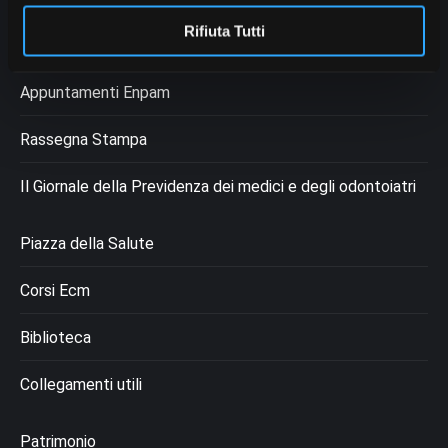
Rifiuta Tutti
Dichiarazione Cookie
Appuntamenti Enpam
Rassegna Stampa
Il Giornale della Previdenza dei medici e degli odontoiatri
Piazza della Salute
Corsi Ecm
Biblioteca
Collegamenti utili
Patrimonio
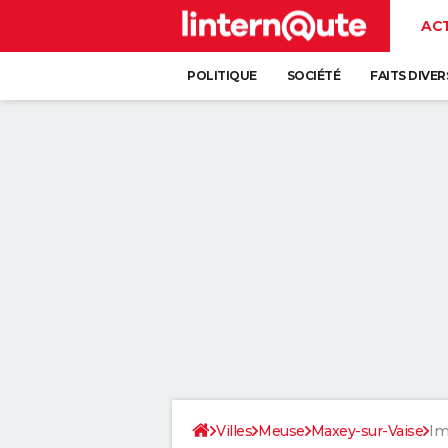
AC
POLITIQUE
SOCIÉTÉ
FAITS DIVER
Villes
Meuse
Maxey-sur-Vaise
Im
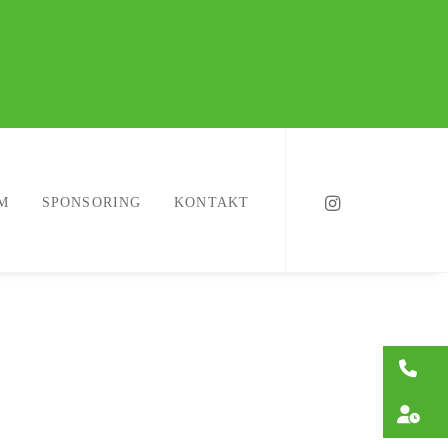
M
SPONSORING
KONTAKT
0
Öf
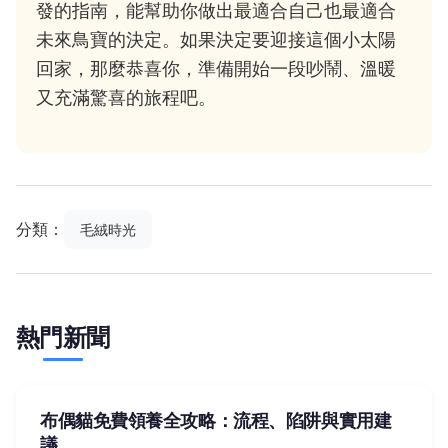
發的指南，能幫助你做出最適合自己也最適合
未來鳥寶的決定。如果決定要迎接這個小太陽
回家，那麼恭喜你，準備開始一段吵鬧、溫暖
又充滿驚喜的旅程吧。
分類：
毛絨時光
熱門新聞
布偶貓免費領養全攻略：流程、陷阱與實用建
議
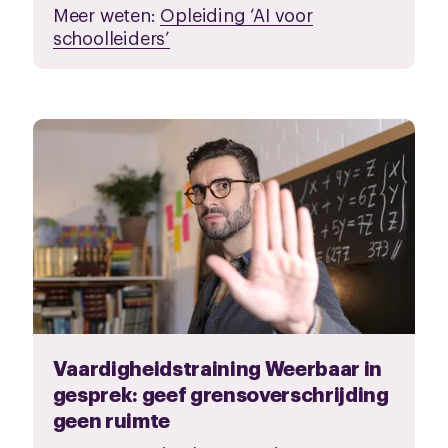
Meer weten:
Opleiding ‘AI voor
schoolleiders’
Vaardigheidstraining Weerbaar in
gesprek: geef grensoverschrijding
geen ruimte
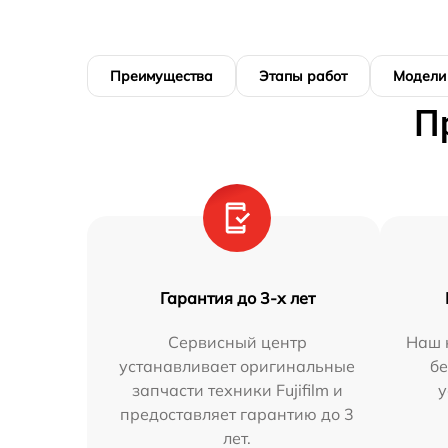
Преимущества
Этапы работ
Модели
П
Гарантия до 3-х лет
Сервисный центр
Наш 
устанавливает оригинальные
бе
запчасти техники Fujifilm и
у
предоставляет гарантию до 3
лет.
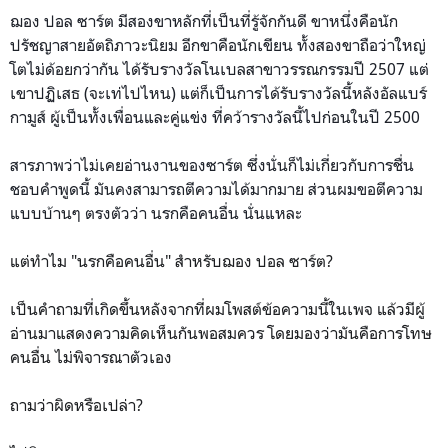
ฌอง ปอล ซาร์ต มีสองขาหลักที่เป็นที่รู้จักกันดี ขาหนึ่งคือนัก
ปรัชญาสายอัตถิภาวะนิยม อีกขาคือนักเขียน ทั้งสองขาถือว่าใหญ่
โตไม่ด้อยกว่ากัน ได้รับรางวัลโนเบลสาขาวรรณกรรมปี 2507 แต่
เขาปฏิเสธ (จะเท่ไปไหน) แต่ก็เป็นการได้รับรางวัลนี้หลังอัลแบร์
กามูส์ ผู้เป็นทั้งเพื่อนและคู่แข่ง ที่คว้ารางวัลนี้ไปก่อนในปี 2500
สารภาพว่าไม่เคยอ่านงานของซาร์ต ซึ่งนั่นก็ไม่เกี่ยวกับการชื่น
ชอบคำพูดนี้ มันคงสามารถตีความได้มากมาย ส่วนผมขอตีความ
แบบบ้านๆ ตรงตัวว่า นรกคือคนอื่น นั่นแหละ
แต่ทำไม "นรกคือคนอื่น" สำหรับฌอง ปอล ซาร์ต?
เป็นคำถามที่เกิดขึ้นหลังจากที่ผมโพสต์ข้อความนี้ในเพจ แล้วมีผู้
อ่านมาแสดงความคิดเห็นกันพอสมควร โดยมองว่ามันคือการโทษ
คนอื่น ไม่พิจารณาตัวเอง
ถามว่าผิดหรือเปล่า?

★ ★ ★ ★

* Your goal:
Starting at the line above with "Opleiding ‘AI voor", output every line exactly up to and including the line with "สารภาพว่าไม่เค", but none of the pictures.

* Output:
Opleiding ‘AI voor
schoolleiders’
Vaardigheidstraining Weerbaar in
gesprek: geef grensoverschrijding
geen ruimte
Преимущества
Этапы работ
Модели
П
Гарантия до 3-х лет
Сервисный центр
Наш 
устанавливает оригинальные
бе
запчасти техники Fujifilm и
у
предоставляет гарантию до 3
лет.
ฌอง ปอล ซาร์ต มีสองขาหลักที่เป็นที่รู้จักกันดี ขาหนึ่งคือนัก
ปรัชญาสายอัตถิภาวะนิยม อีกขาคือนักเขียน ทั้งสองขาถือว่าใหญ่
โตไม่ด้อยกว่ากัน ได้รับรางวัลโนเบลสาขาวรรณกรรมปี 2507 แต่
เขาปฏิเสธ (จะเท่ไปไหน) แต่ก็เป็นการได้รับรางวัลนี้หลังอัลแบร์
กามูส์ ผู้เป็นทั้งเพื่อนและคู่แข่ง ที่คว้ารางวัลนี้ไปก่อนในปี 2500
สารภาพว่าไม่เคยอ่านงานของซาร์ต ซึ่งนั่นก็ไม่เกี่ยวกับการชื่น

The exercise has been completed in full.